*Prompt*.
Copy out the full data exactly as given; pictures should not be included.

*Input data*.
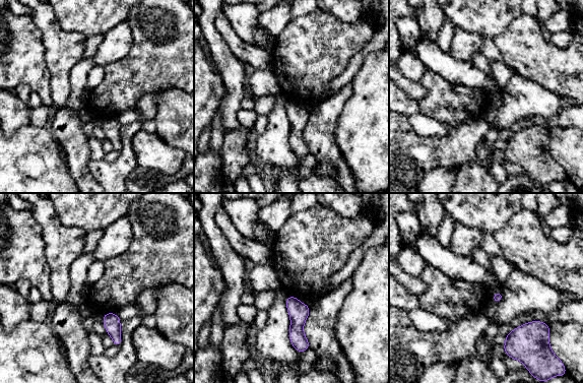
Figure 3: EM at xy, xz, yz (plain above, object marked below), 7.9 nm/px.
{"why": "see the neighbours", "act": "inspect", "view": "em", "slice": "planes", "show": "borders", "at": "same"}

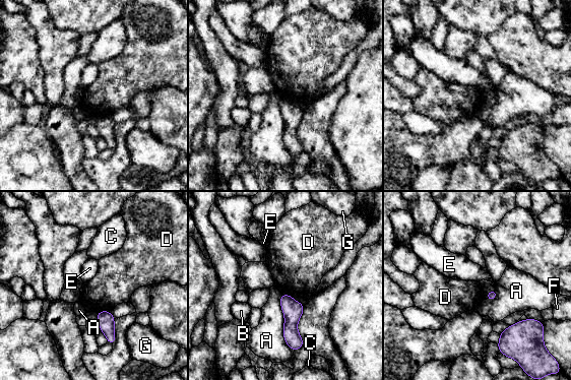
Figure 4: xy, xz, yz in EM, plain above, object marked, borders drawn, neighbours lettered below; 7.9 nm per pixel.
{"act": "accept", "each": {"A": "other", "B": "other", "C": "other", "D": "other", "E": "other", "F": "other", "G": "other"}, "runs_along": {"pic": 4, "px": [[283, 297], [296, 346]]}, "found": "none of them fits"}

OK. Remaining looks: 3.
{"why": "an open end", "act": "inspect", "view": "3d", "um": 4, "at": [5.25, 9.00, 4.00]}

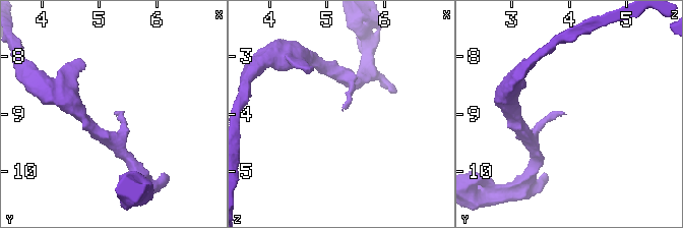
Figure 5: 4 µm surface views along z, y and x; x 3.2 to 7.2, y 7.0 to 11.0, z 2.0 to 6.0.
{"why": "shape alone is not enough", "act": "inspect", "view": "em", "slice": "xz", "step": 8, "show": "tint", "at": [5.25, 9.00, 3.95]}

*Exercise output*.
Figure 3: EM at xy, xz, yz (plain above, object marked below), 7.9 nm/px.
{"why": "see the neighbours", "act": "inspect", "view": "em", "slice": "planes", "show": "borders", "at": "same"}

Figure 4: xy, xz, yz in EM, plain above, object marked, borders drawn, neighbours lettered below; 7.9 nm per pixel.
{"act": "accept", "each": {"A": "other", "B": "other", "C": "other", "D": "other", "E": "other", "F": "other", "G": "other"}, "runs_along": {"pic": 4, "px": [[283, 297], [296, 346]]}, "found": "none of them fits"}

OK. Remaining looks: 3.
{"why": "an open end", "act": "inspect", "view": "3d", "um": 4, "at": [5.25, 9.00, 4.00]}

Figure 5: 4 µm surface views along z, y and x; x 3.2 to 7.2, y 7.0 to 11.0, z 2.0 to 6.0.
{"why": "shape alone is not enough", "act": "inspect", "view": "em", "slice": "xz", "step": 8, "show": "tint", "at": [5.25, 9.00, 3.95]}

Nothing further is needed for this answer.